DATA SUPPLIED: Begin
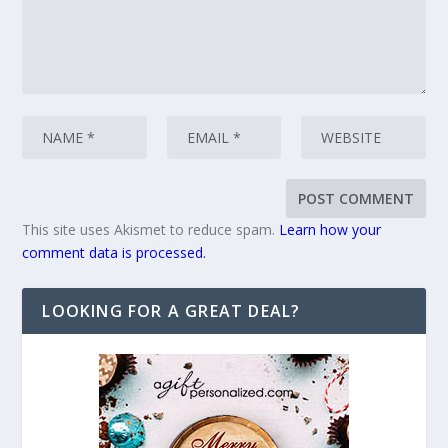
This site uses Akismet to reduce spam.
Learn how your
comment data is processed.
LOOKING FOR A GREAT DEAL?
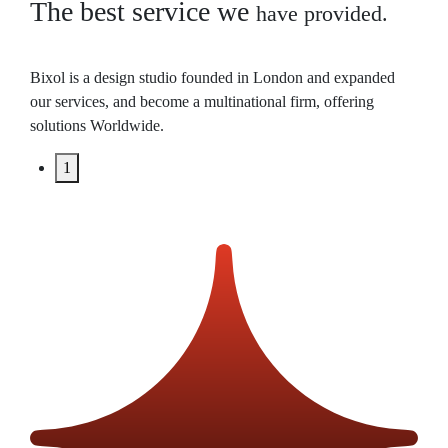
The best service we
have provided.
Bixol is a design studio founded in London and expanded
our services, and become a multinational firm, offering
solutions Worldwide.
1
DATA SUPPLIED: End
DATA SUPPLIED: Begin
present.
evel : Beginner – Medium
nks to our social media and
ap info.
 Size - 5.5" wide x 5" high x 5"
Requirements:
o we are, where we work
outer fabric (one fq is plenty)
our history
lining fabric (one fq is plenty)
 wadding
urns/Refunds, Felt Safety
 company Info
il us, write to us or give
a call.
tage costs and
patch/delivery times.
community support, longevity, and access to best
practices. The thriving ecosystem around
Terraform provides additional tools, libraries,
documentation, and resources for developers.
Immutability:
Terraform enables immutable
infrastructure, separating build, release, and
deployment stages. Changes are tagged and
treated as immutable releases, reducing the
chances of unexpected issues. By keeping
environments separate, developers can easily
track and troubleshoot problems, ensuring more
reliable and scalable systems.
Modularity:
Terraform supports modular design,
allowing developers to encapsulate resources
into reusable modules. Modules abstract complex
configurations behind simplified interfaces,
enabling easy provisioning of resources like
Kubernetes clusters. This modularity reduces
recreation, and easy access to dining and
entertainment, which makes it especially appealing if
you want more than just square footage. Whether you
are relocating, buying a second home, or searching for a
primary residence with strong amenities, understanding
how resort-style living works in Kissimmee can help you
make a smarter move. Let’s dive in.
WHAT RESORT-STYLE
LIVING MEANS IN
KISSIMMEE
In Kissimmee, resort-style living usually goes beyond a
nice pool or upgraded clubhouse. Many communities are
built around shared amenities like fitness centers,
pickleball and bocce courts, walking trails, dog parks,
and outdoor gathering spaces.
DATA SUPPLIED: End
ASSIGNMENT:
Show each line from the rows above that contains the string "immutable".

EXERCISE OUTPUT:
Terraform enables immutable
treated as immutable releases, reducing the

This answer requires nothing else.